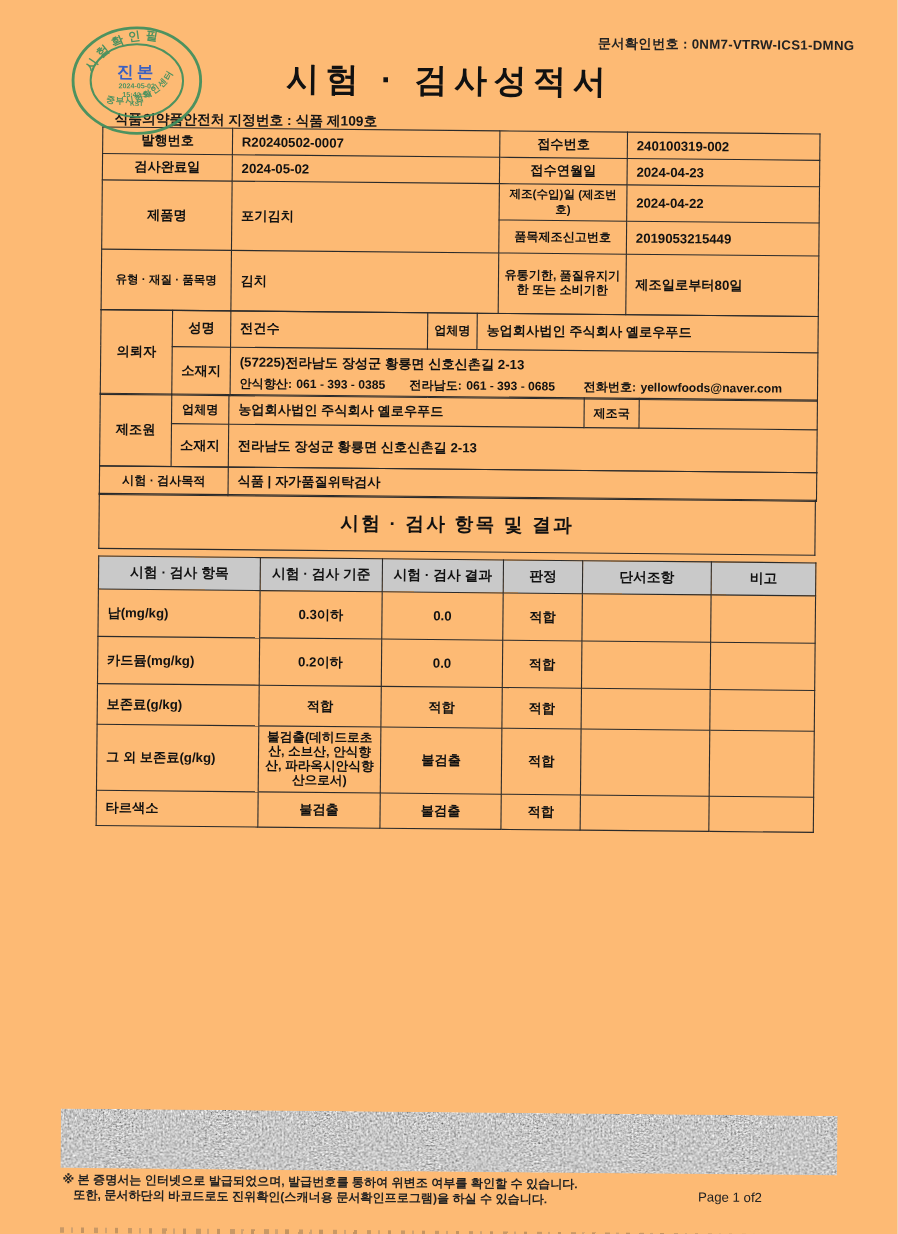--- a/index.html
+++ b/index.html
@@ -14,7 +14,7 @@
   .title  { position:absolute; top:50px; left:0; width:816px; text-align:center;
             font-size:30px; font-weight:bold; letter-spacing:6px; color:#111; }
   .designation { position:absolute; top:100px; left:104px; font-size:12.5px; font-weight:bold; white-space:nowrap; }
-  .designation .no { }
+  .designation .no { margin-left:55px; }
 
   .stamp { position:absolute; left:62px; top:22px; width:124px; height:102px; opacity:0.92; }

◇ ◇ ◇ ◇

The expected output is the material above, repeated exactly and free of pictures.

--- a/index.html
+++ b/index.html
@@ -14,7 +14,7 @@
   .title  { position:absolute; top:50px; left:0; width:816px; text-align:center;
             font-size:30px; font-weight:bold; letter-spacing:6px; color:#111; }
   .designation { position:absolute; top:100px; left:104px; font-size:12.5px; font-weight:bold; white-space:nowrap; }
-  .designation .no { }
+  .designation .no { margin-left:55px; }
 
   .stamp { position:absolute; left:62px; top:22px; width:124px; height:102px; opacity:0.92; }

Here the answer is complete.